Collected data
'''

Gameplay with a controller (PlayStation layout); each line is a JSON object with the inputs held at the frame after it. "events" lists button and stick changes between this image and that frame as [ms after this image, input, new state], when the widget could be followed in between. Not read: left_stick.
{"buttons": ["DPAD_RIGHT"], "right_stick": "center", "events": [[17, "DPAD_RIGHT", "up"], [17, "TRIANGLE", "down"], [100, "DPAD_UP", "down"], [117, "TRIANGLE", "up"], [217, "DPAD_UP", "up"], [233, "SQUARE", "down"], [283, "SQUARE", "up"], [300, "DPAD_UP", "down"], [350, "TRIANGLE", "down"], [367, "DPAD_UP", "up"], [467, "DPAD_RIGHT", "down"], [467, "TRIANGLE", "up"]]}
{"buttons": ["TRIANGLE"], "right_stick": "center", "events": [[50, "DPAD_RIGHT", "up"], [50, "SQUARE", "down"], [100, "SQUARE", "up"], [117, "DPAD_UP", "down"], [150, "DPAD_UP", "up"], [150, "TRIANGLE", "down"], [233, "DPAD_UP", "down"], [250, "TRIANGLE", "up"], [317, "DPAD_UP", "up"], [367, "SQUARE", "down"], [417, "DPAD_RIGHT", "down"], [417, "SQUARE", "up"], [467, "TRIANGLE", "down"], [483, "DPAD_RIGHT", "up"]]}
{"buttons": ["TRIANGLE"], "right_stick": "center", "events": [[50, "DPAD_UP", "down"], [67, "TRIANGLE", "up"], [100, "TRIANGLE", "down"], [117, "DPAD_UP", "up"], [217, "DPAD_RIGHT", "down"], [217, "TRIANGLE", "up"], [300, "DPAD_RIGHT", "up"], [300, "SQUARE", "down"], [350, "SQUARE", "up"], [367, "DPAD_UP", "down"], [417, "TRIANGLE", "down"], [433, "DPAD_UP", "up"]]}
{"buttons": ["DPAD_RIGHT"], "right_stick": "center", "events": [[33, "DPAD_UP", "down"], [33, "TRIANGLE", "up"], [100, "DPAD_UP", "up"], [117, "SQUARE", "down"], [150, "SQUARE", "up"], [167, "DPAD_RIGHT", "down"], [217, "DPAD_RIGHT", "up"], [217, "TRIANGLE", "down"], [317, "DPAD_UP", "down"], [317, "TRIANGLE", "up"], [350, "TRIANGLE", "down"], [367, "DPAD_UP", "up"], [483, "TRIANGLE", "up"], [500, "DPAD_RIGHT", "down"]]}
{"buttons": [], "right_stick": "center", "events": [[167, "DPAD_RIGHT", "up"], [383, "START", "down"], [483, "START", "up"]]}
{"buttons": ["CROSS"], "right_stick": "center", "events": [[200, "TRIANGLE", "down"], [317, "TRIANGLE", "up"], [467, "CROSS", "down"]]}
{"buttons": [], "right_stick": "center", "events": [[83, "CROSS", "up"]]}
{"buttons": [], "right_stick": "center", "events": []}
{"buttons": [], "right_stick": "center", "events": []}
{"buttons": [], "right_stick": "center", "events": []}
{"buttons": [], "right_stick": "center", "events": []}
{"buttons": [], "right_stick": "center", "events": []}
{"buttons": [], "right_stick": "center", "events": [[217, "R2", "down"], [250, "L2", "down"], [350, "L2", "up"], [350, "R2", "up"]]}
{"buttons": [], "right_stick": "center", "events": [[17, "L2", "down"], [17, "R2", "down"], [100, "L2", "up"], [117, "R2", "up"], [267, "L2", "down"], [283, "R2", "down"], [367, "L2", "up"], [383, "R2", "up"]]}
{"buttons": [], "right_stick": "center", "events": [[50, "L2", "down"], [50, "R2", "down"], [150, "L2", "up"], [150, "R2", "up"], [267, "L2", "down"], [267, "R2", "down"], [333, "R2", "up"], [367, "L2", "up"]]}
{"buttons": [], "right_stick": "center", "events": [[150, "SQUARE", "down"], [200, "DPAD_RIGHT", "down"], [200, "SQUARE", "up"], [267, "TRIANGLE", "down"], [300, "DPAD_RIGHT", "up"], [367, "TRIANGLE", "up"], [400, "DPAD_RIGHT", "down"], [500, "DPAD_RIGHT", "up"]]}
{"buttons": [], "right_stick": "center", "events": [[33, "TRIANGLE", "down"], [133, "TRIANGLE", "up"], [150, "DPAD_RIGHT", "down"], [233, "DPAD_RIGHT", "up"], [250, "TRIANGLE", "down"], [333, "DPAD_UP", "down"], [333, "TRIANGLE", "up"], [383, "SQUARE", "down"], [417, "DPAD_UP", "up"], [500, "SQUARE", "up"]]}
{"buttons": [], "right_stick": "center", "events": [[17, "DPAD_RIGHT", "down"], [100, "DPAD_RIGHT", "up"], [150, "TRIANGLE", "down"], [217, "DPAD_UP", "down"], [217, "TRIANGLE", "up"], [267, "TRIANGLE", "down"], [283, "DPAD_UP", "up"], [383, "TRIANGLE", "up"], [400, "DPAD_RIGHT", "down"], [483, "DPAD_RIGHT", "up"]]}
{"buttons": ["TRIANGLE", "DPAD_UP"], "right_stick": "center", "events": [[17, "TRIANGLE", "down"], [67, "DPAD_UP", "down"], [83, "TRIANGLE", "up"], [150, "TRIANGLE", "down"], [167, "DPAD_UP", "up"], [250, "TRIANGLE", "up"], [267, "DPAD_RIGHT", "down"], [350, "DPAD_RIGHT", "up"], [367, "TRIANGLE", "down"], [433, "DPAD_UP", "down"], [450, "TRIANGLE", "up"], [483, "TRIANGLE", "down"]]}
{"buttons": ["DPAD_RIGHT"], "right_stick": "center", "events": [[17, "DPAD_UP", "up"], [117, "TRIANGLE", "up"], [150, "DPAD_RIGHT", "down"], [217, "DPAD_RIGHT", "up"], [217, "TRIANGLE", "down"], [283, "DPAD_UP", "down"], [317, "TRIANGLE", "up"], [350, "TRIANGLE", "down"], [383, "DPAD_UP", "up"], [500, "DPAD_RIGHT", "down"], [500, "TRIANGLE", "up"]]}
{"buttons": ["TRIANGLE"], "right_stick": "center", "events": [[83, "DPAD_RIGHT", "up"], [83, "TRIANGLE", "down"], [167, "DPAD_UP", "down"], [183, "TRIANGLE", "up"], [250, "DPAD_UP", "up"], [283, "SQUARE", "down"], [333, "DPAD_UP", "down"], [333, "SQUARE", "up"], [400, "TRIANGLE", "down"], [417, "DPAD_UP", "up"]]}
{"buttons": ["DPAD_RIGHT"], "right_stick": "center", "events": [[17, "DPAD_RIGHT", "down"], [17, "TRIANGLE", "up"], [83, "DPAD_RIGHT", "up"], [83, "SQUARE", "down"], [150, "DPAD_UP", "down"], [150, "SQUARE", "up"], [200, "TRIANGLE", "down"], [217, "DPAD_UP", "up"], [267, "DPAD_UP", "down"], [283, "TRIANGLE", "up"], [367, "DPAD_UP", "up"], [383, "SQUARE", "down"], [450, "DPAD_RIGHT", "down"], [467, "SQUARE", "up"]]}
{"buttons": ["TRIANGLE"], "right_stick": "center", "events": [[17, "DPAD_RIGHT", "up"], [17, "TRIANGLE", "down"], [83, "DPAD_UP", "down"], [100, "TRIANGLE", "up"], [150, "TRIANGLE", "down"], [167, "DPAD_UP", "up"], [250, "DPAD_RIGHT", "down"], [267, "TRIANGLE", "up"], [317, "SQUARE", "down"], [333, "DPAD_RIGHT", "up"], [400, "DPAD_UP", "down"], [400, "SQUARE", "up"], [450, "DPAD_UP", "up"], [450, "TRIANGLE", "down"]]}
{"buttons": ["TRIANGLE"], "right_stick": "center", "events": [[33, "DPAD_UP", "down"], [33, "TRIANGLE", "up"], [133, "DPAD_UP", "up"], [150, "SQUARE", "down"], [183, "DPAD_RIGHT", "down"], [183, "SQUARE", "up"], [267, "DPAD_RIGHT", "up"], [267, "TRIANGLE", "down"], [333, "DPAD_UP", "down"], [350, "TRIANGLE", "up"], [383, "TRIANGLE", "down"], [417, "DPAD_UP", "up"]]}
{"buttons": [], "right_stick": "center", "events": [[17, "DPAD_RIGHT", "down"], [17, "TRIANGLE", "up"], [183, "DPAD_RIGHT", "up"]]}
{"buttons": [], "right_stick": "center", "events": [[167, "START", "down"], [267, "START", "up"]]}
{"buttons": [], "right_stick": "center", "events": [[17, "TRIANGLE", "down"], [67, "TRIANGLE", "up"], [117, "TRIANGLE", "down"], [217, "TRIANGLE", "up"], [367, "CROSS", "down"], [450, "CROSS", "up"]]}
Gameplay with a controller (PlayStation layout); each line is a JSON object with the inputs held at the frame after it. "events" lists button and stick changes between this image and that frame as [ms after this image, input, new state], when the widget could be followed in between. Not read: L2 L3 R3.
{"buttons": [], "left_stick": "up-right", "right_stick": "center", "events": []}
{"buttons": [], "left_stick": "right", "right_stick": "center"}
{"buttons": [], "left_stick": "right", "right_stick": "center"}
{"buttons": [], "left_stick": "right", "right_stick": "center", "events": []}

'''

■ **WORK TO BE COMPLETED**
Look for the word "this". Copy out every line of the data that has it.

■ **COMPLETED EXERCISE**
Gameplay with a controller (PlayStation layout); each line is a JSON object with the inputs held at the frame after it. "events" lists button and stick changes between this image and that frame as [ms after this image, input, new state], when the widget could be followed in between. Not read: left_stick.
Gameplay with a controller (PlayStation layout); each line is a JSON object with the inputs held at the frame after it. "events" lists button and stick changes between this image and that frame as [ms after this image, input, new state], when the widget could be followed in between. Not read: L2 L3 R3.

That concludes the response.